▶ **TEXT SHOWN**
================================

One way to resolve a deadlock in a situation like this is to "draw straws" - grab a fistful of them in your hand and hold them to make it appear as if they're all the same length (they can be bits of straw from a broom, pipe cleaners, actual drinking straws, or something else short and cylindrical), passing it around for everyone to pick. The loser is the one who picks out the shortest straw. Complaints and hilarity will usually ensue.
Common subversions of this trope may include making all of the straws the same length and then declaring everyone the "loser", or one character cheating to avoid drawing the short one (even more bonus points if the character deliberately picks the short straw).
A common parody of this trope is to have people literally draw straws, and then judge the pictures by some criteria.
- This is done in Clue with matchsticks.
- In The Lady Killers it's done with matchsticks, to determine which of the gang will get rid of Mrs. Wilberforce.

================================

▶ **DATA ENTRIES**
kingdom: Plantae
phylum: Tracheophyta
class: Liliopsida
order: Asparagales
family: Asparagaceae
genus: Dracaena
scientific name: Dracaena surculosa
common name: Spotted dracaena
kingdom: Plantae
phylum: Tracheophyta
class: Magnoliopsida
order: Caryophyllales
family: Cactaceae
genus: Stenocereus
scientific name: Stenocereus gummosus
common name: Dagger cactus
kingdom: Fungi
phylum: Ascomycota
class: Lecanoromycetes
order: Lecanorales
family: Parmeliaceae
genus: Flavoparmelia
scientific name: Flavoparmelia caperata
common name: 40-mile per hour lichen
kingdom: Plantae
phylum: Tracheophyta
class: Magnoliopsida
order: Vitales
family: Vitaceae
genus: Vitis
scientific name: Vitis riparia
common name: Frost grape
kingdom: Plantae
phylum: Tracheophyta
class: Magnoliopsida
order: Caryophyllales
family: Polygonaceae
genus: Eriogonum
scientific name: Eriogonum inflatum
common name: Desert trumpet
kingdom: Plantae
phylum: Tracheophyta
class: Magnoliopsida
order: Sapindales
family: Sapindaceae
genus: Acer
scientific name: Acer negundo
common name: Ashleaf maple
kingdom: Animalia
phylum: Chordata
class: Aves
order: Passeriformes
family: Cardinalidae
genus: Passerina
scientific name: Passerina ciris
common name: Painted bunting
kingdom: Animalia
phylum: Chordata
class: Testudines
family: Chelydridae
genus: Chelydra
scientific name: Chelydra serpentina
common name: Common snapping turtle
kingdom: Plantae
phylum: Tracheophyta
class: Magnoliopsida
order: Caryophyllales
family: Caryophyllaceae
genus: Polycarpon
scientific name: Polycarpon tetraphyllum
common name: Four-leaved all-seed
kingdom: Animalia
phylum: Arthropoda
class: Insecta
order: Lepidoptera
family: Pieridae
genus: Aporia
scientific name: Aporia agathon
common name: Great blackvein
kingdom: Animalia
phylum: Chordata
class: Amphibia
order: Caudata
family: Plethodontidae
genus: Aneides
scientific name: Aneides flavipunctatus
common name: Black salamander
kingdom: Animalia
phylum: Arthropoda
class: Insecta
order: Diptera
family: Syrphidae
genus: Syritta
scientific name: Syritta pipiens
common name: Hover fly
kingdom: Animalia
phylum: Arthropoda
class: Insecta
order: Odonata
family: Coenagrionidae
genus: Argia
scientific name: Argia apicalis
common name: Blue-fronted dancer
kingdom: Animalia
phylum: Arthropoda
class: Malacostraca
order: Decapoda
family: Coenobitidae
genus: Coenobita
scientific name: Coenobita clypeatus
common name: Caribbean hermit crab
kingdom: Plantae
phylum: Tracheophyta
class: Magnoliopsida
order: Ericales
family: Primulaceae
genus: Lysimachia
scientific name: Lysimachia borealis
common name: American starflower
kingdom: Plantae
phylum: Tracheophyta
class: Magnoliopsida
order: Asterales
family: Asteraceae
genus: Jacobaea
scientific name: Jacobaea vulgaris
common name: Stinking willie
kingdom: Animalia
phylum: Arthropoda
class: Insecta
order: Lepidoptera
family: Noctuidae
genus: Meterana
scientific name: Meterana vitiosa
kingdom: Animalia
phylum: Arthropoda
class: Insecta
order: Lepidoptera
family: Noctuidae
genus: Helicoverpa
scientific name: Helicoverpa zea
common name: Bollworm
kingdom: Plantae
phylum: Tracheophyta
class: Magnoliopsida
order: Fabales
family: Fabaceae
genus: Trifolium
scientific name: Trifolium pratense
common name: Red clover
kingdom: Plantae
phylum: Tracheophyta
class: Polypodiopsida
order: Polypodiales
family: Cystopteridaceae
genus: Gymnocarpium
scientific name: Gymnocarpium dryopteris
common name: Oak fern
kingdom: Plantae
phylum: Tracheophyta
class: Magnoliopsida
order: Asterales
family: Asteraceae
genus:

================================

▶ **THE TASKS**
1. Revise the passage on drawing straws from "One way to resolve" up to and including "Clue with matchsticks.", replacing "loser" with "unlucky one".
2. According to the passage on drawing straws, why is the fistful of straws held in the hand before it is passed around?
These lines were taken from a separate source.

▶ **ANSWERS IN ORDER**
1.
One way to resolve a deadlock in a situation like this is to "draw straws" - grab a fistful of them in your hand and hold them to make it appear as if they're all the same length (they can be bits of straw from a broom, pipe cleaners, actual drinking straws, or something else short and cylindrical), passing it around for everyone to pick. The unlucky one is the one who picks out the shortest straw. Complaints and hilarity will usually ensue.
Common subversions of this trope may include making all of the straws the same length and then declaring everyone the "unlucky one", or one character cheating to avoid drawing the short one (even more bonus points if the character deliberately picks the short straw).
A common parody of this trope is to have people literally draw straws, and then judge the pictures by some criteria.
- This is done in Clue with matchsticks.

2. The straws are held so that they all appear to be the same length. Each person then picks one, and whoever draws the shortest straw loses.